Bilder von Katastrophen sind allgegenwärtig - sie schaffen einen Zugang zum Abstrakten, begrenzen aber auch unsere Wahrnehmung. Bei atomaren Katastrophen wie Tschernobyl ist das Eigentliche, die radioaktive Strahlung, nicht sichtbar. Welche Folgen hat das für die Ikonographie einer solchen Katastrophe?

Hier wird die Katastrophe noch am ehesten sichtbar: der zerstörte Reaktorblock 4 des Atomkraftwerks Tschernobyl am 26. April 1986. (© picture-alliance/akg)

Große Katastrophen haben etwas Unvorstellbares an sich, erscheinen allzu oft als abstrakte Nachricht. Wohl auch daher rührt das Bestreben, sich ein Bild derartiger Ereignisse mithilfe der Fotografie zu machen. Diese Bilder prägen wiederum das Bewusstsein, das wir von Geschehnissen haben. So bestimmt beispielsweise die berühmte Fotografie fliehender Kinder nach einem Napalm-Angriff der US-Armee bis in die Gegenwart unsere Vorstellung vom Vietnamkrieg.

◆ **GESTELLTE AUFGABE**:
Welche Fotografie bestimmt laut dem Lesetext bis in die Gegenwart unsere Vorstellung vom Vietnamkrieg? Antworte bitte kurz. Die Daten werden hierfür nicht gebraucht.

◆ **BEREITGESTELLTE DATEN**:

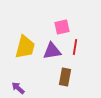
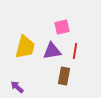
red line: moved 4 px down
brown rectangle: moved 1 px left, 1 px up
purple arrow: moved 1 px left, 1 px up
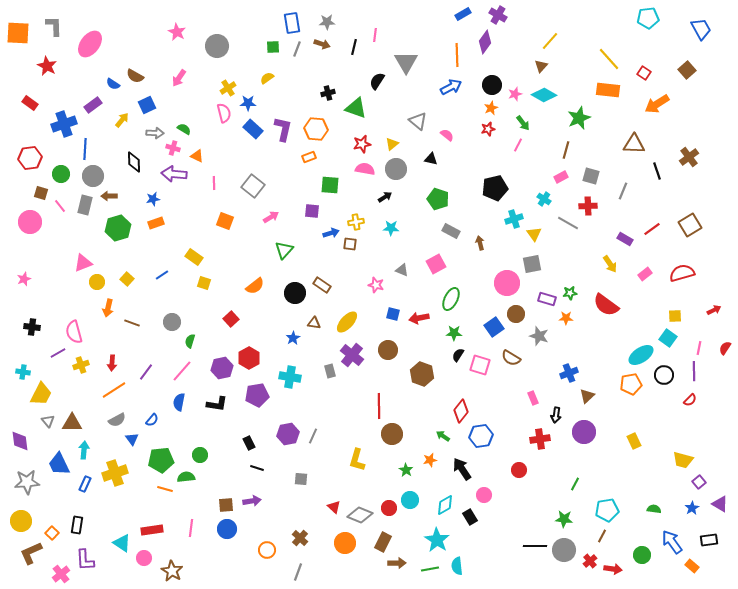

◆ **DIE ANTWORT**:
Die berühmte Fotografie fliehender Kinder nach einem Napalm-Angriff der US-Armee.